Begin The records

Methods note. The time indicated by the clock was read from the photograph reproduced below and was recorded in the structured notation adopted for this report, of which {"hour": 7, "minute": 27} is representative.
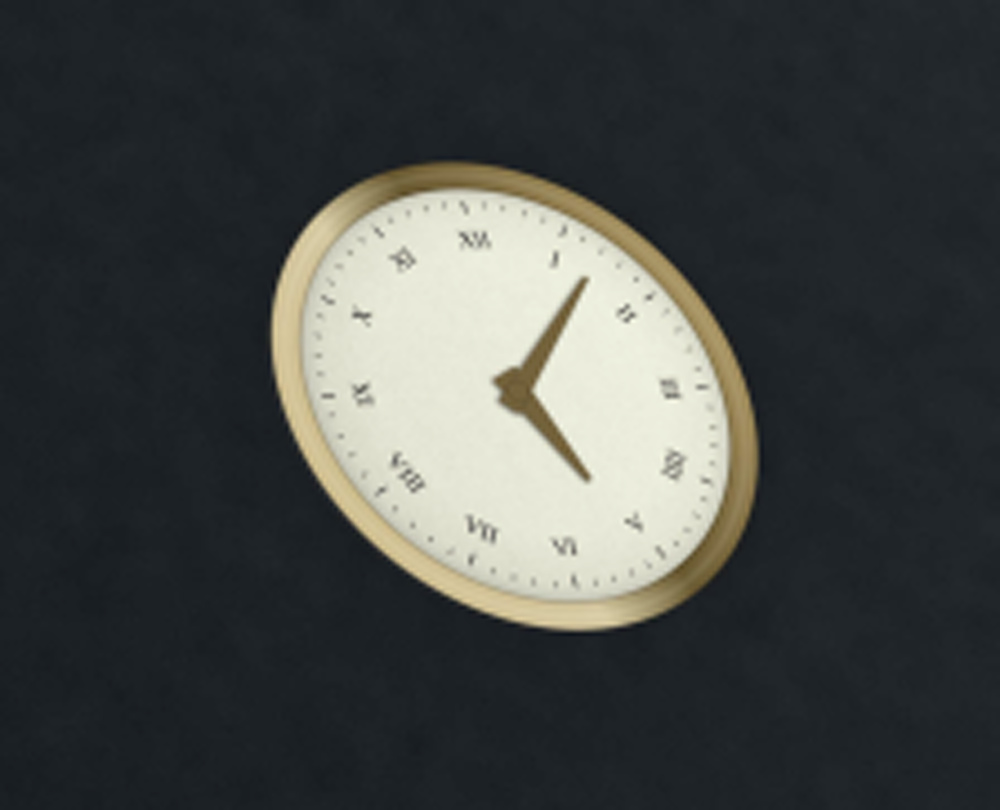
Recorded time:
{"hour": 5, "minute": 7}
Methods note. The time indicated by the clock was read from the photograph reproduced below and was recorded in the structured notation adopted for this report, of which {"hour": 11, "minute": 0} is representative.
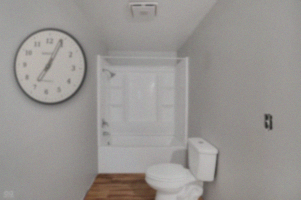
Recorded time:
{"hour": 7, "minute": 4}
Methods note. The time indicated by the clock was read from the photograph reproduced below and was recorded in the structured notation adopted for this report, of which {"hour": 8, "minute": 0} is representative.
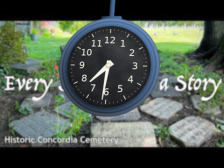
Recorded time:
{"hour": 7, "minute": 31}
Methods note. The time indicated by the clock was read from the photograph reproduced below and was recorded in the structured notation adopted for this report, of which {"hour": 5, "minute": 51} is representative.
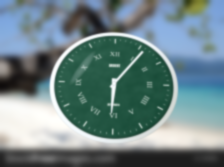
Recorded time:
{"hour": 6, "minute": 6}
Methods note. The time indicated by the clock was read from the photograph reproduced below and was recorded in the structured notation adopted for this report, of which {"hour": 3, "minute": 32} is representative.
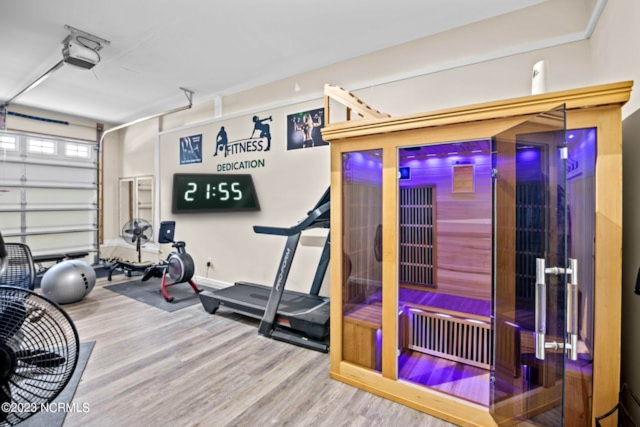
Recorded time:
{"hour": 21, "minute": 55}
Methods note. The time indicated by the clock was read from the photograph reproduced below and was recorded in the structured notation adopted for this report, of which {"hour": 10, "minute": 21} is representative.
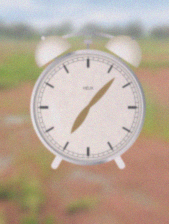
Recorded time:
{"hour": 7, "minute": 7}
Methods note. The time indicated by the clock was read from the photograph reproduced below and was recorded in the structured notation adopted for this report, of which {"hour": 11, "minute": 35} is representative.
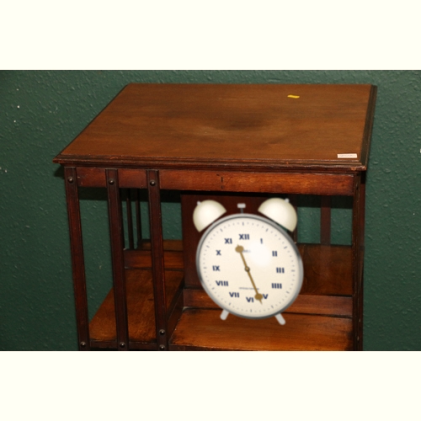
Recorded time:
{"hour": 11, "minute": 27}
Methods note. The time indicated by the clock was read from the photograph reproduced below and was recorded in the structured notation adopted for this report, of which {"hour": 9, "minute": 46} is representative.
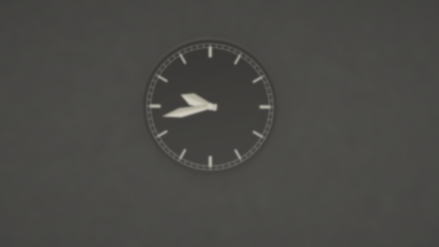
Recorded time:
{"hour": 9, "minute": 43}
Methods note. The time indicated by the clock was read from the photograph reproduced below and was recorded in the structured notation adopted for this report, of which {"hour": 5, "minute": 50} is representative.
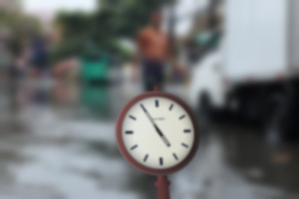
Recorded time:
{"hour": 4, "minute": 55}
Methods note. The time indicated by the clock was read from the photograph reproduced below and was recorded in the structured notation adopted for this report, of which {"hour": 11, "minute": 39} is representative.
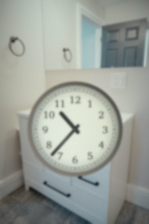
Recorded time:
{"hour": 10, "minute": 37}
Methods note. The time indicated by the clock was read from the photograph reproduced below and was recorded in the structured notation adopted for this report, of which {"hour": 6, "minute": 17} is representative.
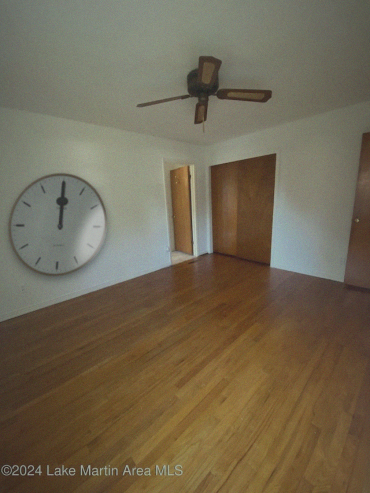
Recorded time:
{"hour": 12, "minute": 0}
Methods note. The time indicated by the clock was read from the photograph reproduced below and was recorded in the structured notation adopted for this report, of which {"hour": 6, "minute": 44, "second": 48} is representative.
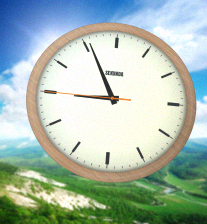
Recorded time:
{"hour": 8, "minute": 55, "second": 45}
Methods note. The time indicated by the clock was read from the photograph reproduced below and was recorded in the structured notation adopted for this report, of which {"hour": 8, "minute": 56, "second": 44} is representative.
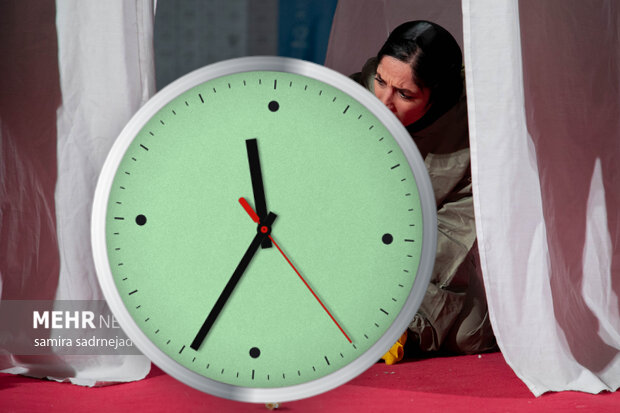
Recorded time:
{"hour": 11, "minute": 34, "second": 23}
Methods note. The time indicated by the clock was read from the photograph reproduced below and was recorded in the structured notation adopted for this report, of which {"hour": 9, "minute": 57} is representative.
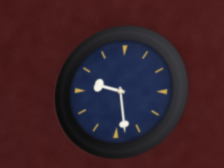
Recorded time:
{"hour": 9, "minute": 28}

End The records

• **The task**:
Copy out every line of the data above that contains the string "second", treating uppercase and lowercase letters as different.

• **Task solution**:
Methods note. The time indicated by the clock was read from the photograph reproduced below and was recorded in the structured notation adopted for this report, of which {"hour": 6, "minute": 44, "second": 48} is representative.
{"hour": 8, "minute": 55, "second": 45}
Methods note. The time indicated by the clock was read from the photograph reproduced below and was recorded in the structured notation adopted for this report, of which {"hour": 8, "minute": 56, "second": 44} is representative.
{"hour": 11, "minute": 34, "second": 23}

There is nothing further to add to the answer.